Farr 40's for the 'Forty Somethings'
by Crosbie Lorimer on 23 Apr 2001
There seemed something slightly ironic about the email request from Dick for confirmation that I would be old enough to race on 'Syntegra Rapscallion' in the upcoming 'Farr 40 Over 40 Regatta'. After all this was the same week in which a visit to the optometrist revealed that I needed reading glasses. But then again, with only two of our normal crew not meeting the age qualifications, perhaps my fading eyesight, multiplying chins and receding hairline were really no worse than the widening girths on a few of the rest of the crew.
So, on a wet and windless autumn morning I parked my car in the RPA's disabled parking space. Pulling the zimmer frame out of the boot I wheeled myself down to the Club to join the rest of the old codgers with steamed up glasses and rain damaged hearing aids for a pre-race breakfast.
For the younger folk hanging around the club it would have been an entertaining site. Not only were a bunch of old 'has-beens' going out to sail on six high performance yachts, but some of them had decided to unearth sailing gear that was trendy when Noah sailed his Ark. Mildewy and salt-caked jackets displayed faded names like 'Condor of Bermuda' and 'Admirals Cup Team 1976'.
The aged based handicap formula in the racing instructions was an entertaining read too, the explanation of which revealed ' For a 10 person crew with a total age of 450 years there is 100 seconds reduction in elapsed time. Effectively, each year of each crew member is worth 2 seconds per race.' On that basis one or two of the crews looked like they wouldn't need to leave the bar to win this regatta.

▶ [Collected data]:
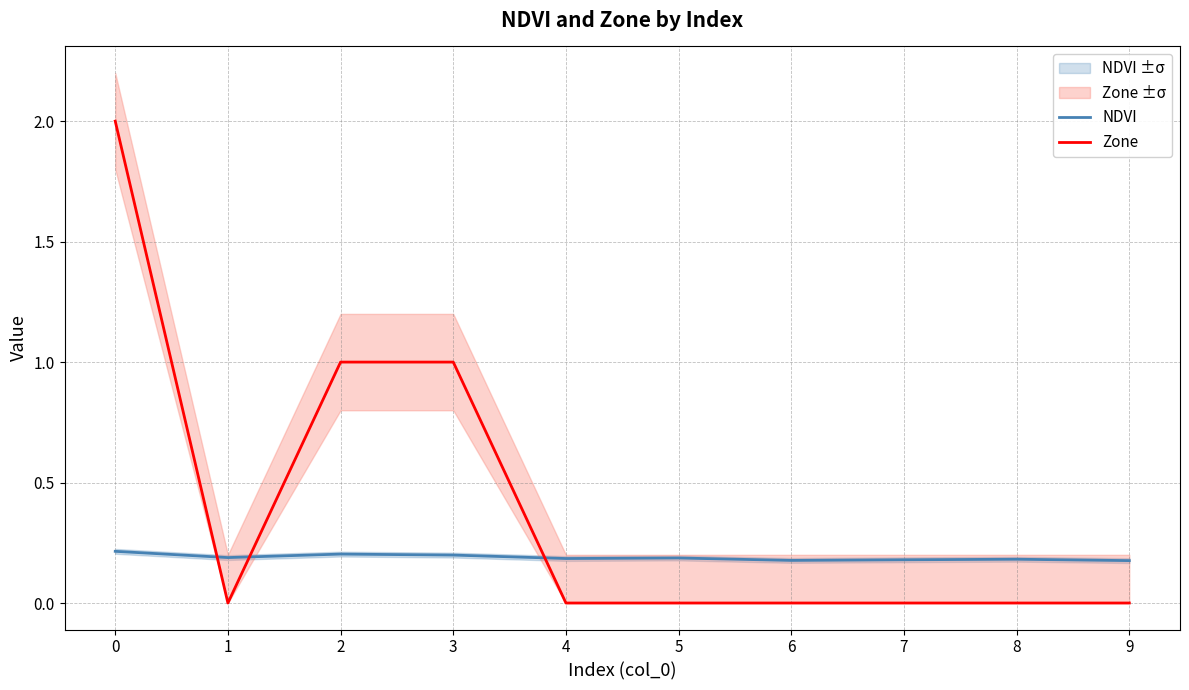

At 0, list the series in order from smallest to largest.

NDVI, Zone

▶ [What the exercise asks]:
In the Farr 40 regatta piece, please list each sign of aging the author claims in the sentence that compares them with the widening girths of the crew.

▶ [Written answer]:
- Fading eyesight
- Multiplying chins
- Receding hairline